--- Excerpted records ---

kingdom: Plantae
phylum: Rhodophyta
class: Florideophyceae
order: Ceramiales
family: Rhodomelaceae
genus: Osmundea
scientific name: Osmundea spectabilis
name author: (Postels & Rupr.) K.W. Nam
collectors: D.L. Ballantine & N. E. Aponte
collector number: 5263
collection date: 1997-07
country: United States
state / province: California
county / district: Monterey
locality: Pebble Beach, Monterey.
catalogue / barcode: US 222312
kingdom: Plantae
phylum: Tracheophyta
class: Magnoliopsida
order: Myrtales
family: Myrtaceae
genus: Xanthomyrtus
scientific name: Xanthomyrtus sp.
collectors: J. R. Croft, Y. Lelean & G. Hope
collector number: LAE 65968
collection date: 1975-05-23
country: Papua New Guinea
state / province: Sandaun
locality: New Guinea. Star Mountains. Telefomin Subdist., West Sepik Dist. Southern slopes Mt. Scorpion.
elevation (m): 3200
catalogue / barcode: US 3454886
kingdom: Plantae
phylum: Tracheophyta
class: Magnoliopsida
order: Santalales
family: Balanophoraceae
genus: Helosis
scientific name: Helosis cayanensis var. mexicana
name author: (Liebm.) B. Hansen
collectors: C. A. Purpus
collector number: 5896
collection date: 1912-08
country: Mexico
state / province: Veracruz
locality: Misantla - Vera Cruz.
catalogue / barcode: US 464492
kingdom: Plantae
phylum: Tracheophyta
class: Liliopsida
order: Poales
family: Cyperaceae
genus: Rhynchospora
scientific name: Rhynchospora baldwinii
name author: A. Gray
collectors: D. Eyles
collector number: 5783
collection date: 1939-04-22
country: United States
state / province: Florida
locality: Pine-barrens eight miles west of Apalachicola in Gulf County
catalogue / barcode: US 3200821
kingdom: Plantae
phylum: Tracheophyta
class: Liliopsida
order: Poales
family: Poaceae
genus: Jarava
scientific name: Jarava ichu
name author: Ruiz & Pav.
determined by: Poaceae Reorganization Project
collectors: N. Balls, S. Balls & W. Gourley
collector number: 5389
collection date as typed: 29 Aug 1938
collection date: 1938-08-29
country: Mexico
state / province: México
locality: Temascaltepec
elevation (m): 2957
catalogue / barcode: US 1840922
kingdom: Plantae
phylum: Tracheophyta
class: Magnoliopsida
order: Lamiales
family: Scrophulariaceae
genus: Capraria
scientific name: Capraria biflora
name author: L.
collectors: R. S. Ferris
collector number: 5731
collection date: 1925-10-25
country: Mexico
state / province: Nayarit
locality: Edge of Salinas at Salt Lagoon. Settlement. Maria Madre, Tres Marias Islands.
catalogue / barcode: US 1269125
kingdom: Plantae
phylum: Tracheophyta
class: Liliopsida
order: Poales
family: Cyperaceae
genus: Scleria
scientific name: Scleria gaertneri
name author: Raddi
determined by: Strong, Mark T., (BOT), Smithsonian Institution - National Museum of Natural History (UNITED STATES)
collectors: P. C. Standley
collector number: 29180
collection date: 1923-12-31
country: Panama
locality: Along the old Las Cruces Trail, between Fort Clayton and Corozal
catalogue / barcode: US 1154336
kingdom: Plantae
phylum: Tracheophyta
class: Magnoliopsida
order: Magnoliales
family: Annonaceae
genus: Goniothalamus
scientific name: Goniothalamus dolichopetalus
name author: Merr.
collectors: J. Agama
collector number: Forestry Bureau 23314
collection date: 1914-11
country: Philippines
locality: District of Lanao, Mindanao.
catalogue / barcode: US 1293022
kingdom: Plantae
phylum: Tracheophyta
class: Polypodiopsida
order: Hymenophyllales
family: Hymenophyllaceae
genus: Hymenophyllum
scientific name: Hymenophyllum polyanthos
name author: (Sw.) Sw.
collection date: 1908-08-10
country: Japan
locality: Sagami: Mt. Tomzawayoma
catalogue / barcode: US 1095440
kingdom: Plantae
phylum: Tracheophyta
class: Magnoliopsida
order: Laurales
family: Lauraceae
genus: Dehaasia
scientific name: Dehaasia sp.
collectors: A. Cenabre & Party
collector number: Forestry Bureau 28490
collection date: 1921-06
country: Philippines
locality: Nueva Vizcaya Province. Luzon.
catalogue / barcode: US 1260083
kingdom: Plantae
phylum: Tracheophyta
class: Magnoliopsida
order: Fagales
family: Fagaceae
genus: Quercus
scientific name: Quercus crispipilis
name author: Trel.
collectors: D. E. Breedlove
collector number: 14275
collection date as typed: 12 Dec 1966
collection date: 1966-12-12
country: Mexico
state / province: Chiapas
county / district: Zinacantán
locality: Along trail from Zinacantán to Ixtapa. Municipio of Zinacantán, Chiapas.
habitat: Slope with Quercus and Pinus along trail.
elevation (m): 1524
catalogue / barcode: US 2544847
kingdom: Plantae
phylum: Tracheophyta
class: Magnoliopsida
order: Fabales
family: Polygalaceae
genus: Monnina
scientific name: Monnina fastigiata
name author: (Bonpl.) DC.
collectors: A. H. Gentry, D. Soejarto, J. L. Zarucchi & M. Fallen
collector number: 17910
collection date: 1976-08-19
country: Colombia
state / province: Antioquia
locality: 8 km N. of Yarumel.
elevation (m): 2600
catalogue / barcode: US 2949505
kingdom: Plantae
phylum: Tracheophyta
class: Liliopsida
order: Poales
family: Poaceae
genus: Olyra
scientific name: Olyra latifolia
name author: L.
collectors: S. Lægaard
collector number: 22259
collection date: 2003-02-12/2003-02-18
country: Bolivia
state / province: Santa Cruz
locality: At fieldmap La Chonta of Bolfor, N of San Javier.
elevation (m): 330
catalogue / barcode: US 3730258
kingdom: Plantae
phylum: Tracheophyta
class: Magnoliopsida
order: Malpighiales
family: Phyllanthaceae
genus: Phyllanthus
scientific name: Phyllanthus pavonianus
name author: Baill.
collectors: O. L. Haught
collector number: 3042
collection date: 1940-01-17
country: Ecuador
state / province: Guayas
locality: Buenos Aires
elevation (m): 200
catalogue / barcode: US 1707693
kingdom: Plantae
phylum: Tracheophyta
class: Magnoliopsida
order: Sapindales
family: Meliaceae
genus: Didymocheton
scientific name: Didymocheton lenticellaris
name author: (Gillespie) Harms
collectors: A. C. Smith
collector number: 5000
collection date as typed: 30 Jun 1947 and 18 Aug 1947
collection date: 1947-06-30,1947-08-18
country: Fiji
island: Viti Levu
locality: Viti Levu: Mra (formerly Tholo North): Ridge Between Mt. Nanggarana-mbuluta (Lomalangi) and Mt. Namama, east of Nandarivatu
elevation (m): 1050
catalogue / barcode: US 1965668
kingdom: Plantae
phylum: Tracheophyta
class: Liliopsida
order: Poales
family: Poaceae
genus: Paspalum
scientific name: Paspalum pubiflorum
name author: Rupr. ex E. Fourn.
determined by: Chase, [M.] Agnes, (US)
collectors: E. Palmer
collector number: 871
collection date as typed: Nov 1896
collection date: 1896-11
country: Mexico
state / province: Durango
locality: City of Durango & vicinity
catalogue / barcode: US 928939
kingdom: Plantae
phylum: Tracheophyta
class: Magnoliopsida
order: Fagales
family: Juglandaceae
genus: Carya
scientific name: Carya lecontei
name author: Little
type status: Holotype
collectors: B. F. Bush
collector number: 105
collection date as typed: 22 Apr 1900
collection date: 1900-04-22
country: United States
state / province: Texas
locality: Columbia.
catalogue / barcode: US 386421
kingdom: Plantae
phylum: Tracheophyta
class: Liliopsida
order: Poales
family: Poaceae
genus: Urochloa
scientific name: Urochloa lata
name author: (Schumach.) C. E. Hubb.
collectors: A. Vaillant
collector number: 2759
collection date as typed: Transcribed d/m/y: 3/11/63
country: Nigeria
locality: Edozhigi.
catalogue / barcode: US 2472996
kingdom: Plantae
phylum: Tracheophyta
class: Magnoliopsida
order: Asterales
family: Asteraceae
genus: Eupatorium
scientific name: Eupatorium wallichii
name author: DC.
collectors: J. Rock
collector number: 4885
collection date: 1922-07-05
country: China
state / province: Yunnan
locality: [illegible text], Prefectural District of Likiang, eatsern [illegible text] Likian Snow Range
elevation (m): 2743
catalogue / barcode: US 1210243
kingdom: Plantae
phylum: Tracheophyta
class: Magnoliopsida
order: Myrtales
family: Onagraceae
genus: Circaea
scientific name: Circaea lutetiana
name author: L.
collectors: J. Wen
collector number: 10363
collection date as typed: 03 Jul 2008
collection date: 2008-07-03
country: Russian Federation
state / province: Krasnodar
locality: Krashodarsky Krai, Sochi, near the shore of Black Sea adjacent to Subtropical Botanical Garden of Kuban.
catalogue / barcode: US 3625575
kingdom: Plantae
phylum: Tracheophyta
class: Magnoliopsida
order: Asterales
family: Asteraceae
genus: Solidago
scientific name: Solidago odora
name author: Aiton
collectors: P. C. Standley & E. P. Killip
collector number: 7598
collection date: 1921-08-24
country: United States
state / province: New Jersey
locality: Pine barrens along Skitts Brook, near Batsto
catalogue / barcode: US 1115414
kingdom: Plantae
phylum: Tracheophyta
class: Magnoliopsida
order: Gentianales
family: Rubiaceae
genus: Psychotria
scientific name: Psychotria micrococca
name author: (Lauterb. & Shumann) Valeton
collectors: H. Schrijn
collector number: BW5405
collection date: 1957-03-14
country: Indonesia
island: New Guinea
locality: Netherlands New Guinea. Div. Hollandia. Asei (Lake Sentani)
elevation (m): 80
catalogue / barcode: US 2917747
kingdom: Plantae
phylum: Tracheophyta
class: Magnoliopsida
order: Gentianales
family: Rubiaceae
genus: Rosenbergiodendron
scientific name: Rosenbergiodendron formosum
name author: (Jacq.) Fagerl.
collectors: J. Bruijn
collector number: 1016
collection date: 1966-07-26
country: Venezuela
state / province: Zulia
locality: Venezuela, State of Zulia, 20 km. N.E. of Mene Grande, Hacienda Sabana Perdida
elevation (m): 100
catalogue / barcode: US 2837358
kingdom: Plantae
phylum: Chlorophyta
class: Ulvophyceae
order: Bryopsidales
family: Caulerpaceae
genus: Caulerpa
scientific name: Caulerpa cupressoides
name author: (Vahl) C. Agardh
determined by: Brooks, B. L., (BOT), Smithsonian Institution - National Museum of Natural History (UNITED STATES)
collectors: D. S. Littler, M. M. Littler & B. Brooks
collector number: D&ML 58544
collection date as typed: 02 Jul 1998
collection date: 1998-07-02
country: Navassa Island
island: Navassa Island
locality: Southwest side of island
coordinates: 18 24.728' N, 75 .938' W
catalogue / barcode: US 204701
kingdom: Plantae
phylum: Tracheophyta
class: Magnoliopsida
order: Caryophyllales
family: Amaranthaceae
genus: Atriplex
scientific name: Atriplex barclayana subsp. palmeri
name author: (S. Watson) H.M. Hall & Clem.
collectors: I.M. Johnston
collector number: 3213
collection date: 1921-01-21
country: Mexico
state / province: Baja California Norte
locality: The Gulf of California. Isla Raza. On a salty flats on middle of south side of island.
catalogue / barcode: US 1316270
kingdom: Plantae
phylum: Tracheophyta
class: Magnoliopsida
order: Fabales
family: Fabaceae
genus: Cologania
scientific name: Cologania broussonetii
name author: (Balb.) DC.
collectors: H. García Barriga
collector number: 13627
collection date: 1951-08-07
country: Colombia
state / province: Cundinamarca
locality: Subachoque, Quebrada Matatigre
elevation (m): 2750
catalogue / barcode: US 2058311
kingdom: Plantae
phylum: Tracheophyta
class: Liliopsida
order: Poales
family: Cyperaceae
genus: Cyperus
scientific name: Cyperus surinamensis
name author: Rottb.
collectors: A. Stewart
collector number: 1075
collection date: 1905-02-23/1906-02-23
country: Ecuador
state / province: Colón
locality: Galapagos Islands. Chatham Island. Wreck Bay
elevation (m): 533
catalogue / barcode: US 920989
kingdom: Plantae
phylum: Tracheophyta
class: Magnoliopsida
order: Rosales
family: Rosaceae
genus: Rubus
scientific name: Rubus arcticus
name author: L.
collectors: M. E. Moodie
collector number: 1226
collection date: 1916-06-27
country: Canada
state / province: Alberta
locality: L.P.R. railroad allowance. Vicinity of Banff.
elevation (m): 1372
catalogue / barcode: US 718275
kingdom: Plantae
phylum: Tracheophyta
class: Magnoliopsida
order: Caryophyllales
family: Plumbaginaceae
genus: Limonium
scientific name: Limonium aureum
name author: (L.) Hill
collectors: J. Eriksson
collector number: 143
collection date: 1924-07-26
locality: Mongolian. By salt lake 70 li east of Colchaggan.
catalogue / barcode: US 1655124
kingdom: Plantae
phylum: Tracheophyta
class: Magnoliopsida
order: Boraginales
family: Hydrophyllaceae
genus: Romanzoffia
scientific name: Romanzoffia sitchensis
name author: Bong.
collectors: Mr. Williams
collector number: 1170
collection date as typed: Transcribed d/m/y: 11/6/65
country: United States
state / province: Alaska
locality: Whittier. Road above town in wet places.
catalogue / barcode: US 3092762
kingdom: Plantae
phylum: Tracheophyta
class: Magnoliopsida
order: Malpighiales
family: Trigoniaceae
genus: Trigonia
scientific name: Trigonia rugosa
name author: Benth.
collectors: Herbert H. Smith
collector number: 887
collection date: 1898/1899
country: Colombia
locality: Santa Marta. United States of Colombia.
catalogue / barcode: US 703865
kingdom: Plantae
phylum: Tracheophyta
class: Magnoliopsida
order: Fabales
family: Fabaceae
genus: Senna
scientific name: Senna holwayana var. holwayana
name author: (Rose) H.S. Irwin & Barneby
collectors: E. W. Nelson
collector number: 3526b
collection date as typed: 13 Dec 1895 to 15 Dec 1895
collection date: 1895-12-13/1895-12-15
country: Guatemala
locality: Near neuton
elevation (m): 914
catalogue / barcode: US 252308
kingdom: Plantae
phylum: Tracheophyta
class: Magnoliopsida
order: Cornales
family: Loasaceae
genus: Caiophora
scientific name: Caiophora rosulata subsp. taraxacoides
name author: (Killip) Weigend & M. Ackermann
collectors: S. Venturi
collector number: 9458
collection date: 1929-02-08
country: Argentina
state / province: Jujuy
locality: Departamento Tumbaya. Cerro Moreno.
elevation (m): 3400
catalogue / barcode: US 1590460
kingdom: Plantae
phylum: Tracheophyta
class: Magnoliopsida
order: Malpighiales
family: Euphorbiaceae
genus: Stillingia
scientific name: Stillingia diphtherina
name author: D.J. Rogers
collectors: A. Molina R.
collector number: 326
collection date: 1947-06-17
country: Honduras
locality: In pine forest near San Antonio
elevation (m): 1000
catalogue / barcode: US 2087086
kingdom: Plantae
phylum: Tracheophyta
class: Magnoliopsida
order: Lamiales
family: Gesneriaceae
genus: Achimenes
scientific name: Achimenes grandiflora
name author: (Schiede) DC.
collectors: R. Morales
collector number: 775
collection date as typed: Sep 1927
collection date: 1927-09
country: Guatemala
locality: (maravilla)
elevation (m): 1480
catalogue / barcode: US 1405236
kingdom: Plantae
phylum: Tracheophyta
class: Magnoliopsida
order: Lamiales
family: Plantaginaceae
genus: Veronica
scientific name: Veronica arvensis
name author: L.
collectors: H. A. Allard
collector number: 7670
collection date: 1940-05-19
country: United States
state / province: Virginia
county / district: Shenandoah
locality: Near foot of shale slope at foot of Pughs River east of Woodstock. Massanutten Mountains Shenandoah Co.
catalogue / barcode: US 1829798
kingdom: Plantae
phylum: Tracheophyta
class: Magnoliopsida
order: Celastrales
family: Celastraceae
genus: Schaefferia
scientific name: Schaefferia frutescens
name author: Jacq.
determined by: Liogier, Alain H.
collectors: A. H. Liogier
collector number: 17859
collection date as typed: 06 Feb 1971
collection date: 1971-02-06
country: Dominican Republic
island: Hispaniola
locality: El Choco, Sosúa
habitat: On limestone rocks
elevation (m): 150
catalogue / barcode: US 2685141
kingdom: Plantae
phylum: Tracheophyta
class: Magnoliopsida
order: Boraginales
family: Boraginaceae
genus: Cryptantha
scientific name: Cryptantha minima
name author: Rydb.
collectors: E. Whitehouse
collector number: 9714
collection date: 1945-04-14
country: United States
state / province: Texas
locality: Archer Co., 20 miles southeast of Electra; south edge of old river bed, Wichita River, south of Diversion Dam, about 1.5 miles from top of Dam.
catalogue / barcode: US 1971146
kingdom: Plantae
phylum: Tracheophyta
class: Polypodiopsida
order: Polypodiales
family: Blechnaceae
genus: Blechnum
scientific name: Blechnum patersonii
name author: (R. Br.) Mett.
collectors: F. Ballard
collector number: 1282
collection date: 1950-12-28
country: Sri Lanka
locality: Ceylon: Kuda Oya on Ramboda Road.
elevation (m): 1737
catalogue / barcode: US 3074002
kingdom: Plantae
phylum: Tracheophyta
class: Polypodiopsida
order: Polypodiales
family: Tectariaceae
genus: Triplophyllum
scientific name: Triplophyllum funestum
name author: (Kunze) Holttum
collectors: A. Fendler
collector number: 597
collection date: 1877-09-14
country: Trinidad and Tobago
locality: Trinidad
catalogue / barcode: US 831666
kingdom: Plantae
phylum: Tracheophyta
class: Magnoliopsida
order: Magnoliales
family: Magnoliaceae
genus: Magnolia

---

◆ What is required ◆
Put the lines of the listing, starting at the line containing "collectors: A. Molina R." and ending at the line containing "genus: Achimenes", both included, into a Markdown table with the columns Row and Entry. Number each row and leave out any blank lines.

◆ Expected output ◆
| Row | Entry |
|---|---|
| 1 | collectors: A. Molina R. |
| 2 | collector number: 326 |
| 3 | collection date: 1947-06-17 |
| 4 | country: Honduras |
| 5 | locality: In pine forest near San Antonio |
| 6 | elevation (m): 1000 |
| 7 | catalogue / barcode: US 2087086 |
| 8 | kingdom: Plantae |
| 9 | phylum: Tracheophyta |
| 10 | class: Magnoliopsida |
| 11 | order: Lamiales |
| 12 | family: Gesneriaceae |
| 13 | genus: Achimenes |